▸ Dataset records
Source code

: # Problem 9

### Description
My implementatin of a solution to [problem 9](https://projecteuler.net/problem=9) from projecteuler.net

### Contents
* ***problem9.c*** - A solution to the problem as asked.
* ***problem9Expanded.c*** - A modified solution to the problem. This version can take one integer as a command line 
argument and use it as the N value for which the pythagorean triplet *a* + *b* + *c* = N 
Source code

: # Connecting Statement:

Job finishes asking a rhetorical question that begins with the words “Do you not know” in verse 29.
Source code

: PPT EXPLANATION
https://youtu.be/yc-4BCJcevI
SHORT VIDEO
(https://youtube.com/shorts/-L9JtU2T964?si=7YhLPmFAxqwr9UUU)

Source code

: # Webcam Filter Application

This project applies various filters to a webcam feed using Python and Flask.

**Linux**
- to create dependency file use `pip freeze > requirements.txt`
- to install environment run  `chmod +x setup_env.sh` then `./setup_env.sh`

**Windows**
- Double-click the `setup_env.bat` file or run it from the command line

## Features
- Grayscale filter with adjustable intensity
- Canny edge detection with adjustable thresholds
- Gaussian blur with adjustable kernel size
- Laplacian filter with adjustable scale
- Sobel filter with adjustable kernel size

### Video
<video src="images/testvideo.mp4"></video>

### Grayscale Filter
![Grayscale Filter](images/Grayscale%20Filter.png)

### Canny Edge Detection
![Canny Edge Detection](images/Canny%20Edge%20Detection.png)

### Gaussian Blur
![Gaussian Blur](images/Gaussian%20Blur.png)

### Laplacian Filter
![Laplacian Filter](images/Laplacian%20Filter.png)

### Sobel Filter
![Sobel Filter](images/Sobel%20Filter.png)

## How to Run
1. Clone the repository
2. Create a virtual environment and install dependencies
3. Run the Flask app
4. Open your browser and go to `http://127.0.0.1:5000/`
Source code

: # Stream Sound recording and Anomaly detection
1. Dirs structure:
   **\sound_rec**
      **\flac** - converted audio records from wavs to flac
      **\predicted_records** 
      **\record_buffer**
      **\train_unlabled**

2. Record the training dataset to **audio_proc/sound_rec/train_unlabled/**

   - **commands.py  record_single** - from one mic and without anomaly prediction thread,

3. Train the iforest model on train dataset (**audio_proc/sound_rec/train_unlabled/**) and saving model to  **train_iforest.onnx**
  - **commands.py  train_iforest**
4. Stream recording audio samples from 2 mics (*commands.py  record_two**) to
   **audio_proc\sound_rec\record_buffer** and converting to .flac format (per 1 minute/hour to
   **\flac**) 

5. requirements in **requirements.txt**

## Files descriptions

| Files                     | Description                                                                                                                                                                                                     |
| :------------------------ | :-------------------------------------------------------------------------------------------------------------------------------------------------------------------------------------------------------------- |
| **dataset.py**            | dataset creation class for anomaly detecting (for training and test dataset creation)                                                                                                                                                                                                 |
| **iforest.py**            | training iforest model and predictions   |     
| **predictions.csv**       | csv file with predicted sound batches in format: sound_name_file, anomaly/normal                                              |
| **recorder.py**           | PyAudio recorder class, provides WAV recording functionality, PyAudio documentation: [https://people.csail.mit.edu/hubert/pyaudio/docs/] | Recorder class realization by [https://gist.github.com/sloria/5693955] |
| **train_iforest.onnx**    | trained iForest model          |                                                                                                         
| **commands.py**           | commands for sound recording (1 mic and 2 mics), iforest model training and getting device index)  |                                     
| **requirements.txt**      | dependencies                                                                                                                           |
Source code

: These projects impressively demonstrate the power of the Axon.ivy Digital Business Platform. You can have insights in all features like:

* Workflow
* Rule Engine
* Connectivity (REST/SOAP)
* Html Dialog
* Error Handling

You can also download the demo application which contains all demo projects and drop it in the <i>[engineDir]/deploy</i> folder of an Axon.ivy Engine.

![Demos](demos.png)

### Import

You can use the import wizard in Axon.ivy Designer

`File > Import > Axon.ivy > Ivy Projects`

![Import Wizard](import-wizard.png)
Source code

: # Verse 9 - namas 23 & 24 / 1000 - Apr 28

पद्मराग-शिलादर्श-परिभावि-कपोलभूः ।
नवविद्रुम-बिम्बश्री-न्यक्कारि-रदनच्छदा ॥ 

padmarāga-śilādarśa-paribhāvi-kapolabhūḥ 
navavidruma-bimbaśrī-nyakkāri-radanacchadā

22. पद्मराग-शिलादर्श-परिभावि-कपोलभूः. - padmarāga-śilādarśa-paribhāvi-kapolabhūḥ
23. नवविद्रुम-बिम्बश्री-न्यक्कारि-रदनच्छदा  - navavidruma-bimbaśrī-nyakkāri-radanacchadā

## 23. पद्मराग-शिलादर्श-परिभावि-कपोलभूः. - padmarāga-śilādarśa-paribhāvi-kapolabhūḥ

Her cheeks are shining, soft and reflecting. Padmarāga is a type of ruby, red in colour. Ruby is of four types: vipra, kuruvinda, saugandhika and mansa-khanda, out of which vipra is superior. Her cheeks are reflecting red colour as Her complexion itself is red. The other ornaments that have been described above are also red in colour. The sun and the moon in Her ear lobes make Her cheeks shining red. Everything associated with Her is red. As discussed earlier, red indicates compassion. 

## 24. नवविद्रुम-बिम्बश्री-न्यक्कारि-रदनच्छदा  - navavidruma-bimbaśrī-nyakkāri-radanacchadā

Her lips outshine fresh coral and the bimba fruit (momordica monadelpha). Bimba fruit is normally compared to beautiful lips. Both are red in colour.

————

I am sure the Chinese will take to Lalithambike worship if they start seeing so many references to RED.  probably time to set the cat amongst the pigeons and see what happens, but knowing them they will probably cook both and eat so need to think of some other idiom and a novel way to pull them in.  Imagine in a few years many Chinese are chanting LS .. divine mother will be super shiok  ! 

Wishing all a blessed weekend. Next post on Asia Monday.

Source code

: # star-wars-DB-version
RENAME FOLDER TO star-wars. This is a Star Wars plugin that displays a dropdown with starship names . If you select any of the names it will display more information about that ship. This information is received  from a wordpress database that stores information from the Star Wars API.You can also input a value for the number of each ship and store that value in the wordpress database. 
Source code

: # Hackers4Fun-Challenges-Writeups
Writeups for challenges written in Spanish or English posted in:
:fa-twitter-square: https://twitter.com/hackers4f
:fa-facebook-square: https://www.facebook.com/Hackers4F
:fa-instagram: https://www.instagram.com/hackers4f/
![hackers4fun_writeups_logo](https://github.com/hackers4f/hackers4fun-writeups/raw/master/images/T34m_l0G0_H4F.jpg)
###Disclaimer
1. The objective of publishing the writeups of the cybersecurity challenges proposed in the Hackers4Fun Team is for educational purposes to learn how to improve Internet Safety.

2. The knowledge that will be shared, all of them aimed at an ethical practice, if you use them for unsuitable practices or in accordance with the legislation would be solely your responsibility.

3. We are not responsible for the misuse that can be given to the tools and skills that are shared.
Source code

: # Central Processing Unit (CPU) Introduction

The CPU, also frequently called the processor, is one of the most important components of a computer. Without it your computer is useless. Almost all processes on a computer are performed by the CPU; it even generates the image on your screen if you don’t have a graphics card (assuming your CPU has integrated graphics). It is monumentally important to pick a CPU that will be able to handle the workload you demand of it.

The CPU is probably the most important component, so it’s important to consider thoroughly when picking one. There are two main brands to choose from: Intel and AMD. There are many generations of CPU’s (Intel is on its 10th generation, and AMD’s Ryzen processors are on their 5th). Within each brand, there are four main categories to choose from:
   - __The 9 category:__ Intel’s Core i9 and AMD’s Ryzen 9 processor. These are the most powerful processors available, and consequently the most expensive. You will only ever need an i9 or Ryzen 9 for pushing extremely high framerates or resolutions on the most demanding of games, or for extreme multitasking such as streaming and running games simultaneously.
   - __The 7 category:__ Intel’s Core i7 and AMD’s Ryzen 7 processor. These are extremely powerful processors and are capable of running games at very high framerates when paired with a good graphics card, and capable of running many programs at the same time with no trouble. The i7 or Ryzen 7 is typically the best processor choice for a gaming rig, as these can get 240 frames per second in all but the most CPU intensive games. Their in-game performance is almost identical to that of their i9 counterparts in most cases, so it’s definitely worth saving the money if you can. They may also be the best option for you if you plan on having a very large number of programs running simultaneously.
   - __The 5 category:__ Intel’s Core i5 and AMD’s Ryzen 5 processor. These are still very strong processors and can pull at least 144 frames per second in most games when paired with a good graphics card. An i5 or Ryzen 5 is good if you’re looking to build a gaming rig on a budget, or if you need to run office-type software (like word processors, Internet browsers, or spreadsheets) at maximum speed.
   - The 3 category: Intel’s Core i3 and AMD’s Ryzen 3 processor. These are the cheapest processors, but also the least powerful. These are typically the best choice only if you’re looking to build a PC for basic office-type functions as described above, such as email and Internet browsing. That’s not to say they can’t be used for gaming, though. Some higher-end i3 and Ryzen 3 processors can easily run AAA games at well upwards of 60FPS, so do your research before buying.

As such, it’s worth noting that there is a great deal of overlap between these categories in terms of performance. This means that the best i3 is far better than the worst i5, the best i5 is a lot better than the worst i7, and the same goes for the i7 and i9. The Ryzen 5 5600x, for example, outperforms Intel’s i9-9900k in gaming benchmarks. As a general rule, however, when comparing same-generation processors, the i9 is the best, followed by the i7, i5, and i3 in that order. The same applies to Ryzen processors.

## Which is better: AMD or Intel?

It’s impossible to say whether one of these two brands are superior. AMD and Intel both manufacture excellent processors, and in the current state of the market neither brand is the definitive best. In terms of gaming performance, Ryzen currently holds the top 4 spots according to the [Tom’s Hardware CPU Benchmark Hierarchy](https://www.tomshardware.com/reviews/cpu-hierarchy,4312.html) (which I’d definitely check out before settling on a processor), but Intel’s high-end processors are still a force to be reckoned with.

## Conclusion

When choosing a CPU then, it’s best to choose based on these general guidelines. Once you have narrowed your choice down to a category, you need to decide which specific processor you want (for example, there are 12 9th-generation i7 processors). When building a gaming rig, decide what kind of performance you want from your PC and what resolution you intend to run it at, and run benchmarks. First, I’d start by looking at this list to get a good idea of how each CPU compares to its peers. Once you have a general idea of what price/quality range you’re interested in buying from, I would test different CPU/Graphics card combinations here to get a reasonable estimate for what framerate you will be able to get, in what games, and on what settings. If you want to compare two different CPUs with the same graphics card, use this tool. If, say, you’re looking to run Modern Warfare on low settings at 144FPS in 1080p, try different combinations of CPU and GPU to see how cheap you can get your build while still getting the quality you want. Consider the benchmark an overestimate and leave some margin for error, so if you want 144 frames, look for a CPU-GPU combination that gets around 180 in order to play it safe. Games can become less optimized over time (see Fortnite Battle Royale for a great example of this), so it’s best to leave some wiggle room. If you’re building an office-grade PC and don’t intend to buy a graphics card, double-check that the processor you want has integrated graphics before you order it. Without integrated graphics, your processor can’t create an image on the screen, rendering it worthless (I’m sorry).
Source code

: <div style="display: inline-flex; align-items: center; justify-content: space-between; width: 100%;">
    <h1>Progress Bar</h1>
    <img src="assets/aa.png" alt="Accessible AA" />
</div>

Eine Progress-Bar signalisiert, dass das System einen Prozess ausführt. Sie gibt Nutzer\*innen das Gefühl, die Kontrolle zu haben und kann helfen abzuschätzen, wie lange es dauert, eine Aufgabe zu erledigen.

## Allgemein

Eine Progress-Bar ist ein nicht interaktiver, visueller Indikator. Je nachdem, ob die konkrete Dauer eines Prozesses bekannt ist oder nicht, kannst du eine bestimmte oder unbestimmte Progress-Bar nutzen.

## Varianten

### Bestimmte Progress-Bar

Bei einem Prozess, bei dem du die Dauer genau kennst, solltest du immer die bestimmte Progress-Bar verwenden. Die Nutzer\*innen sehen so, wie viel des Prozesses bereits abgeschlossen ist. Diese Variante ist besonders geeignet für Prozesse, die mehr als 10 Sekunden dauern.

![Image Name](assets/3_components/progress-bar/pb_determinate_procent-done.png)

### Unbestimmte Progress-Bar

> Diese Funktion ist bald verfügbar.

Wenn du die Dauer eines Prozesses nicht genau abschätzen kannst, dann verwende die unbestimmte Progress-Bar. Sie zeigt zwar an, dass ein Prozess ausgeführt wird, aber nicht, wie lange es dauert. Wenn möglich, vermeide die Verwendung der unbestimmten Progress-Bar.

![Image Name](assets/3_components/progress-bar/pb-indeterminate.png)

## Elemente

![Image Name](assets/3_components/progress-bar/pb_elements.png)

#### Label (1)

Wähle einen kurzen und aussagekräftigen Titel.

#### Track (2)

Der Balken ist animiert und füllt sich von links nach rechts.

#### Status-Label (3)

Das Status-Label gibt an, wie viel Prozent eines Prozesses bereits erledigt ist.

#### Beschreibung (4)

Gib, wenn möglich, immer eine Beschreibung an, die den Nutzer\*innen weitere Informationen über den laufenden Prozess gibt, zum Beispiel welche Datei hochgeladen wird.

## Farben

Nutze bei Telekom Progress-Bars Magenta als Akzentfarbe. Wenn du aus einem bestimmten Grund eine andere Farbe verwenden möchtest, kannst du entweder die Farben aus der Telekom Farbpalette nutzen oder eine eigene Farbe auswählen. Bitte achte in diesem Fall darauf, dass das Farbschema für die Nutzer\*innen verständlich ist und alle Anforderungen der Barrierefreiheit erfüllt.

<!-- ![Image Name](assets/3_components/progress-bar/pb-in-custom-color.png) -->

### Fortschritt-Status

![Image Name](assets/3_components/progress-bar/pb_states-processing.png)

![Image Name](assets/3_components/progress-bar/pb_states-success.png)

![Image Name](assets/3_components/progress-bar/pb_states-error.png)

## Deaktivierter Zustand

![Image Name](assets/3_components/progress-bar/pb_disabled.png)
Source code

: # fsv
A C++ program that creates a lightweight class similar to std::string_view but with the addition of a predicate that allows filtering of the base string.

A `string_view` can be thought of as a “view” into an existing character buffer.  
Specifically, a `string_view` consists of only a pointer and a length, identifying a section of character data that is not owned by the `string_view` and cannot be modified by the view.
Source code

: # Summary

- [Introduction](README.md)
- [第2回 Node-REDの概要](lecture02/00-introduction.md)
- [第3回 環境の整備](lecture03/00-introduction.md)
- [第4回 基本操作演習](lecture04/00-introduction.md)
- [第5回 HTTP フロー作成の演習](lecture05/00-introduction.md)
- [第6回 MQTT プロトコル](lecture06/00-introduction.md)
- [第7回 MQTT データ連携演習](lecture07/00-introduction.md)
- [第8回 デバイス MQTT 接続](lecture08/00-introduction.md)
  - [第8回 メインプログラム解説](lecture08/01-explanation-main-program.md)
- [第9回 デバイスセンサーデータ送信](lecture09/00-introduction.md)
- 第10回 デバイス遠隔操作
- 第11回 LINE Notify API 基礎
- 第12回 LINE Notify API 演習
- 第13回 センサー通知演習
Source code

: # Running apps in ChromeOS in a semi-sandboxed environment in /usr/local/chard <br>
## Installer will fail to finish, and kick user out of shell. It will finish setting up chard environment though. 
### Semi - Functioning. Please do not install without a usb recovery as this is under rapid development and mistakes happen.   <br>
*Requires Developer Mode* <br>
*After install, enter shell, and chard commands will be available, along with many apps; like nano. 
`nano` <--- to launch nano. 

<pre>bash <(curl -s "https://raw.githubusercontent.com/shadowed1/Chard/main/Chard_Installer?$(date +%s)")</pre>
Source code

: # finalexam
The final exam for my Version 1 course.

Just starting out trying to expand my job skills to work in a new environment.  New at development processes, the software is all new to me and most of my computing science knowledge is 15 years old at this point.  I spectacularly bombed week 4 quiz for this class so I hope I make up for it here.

▸ Exercise directions
Wherever a line in the data above holds "processes", copy that line.

▸ Task solution
The CPU, also frequently called the processor, is one of the most important components of a computer. Without it your computer is useless. Almost all processes on a computer are performed by the CPU; it even generates the image on your screen if you don’t have a graphics card (assuming your CPU has integrated graphics). It is monumentally important to pick a CPU that will be able to handle the workload you demand of it.
Just starting out trying to expand my job skills to work in a new environment.  New at development processes, the software is all new to me and most of my computing science knowledge is 15 years old at this point.  I spectacularly bombed week 4 quiz for this class so I hope I make up for it here.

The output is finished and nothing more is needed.